しかし、その要約や解釈がどこまで正確なのか、また本来の文脈や最新の研究を反映しているのか——結局は元のソースを自分でたどって確認しなければなりません。
特に最近のAIは、極めて説得力ある口調で断定しがちですが、「実は大元のWikipedia記事が刷新され、内容が違っていた」「要約の仕方にAIのバイアスが混じり、誤解を生む」などのリスクが現実に増しています。
また、TikTokやインスタの短い解説動画は情報の入口として便利ですが、情報の信頼性や裏付けを深く掘り下げるには限界があります。
これは「知識の見せびらかし合戦」や、ウケ重視の“ネタ動画”が氾濫する最近のSNS文化の構造的な弱みでもあります。
したがって私たちユーザーは「情報を受け取るだけ」から一歩踏み出し、
– そもそもこの知識はどこから来ているのか?
– 本当に正しいのか?引用の出典は何か?
– 他に異なる見解がないか?
…といった「情報リテラシー」の目を研ぎ澄ませる必要があります。
加えて企業——AI技術やSNSプラットフォームを展開する側も、
Wikipediaのようなオープンで信頼できる情報源への適切な貢献・還元策を設計すべきです。

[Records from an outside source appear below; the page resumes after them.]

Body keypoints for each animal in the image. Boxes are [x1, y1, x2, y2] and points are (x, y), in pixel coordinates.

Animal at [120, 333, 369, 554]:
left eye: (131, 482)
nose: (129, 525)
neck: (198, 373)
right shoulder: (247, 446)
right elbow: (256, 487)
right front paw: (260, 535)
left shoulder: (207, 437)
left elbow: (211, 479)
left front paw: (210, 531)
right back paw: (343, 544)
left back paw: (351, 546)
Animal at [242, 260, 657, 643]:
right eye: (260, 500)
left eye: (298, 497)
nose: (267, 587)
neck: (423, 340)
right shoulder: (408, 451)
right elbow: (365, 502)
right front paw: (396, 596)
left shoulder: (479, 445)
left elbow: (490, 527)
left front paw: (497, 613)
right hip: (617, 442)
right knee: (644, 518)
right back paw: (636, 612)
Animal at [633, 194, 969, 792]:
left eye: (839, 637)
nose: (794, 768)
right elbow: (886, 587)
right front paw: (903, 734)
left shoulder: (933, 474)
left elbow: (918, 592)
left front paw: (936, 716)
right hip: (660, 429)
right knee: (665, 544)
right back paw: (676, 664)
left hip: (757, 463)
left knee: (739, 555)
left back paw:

例えば要約結果の下に明示的な「Wikipediaへのリンク」や、編集ボランティアへのリクルート・寄付の促進などを、システム設計に組み込む責任があるでしょう。
「最後の良きウェブサイト」の未来へ——我々にできること
記事の最後でMiller氏はこう呼びかけます。
“When you search for information online, look for citations and click through to the original source material,” he writes. “Talk with the people you know about the importance of trusted, human curated knowledge, and help them understand that the content underlying generative AI was created by real people who deserve their support.”
Wikipedia says traffic is falling due to AI search summaries and social video
「ネットで何かを調べる時は、出典を確かめ、一次ソースに飛び、本物の知識にアクセスしよう」
「AIの陰で知識を生み・育ててきた本当の人たちに、リスペクトやサポートを伝えよう」
そう強調しています。
AIや動画SNSは今後もネット社会の中心ですが、それでも「知の基盤」を維持するのはあくまで“人間の意志”です。
一人ひとりがWikipedia等に直接アクセスしたり、運営への小さな支援を続けたりすることが、質の高い情報のエコシステムの継続に欠かせません。
AI時代にこそ、「情報の裏を読む力」と「知識の生産現場を守る意識」を——。
この問題はネット市民全員の課題であり、日本の読者にも“当事者意識”が不可欠だと感じさせる記事でした。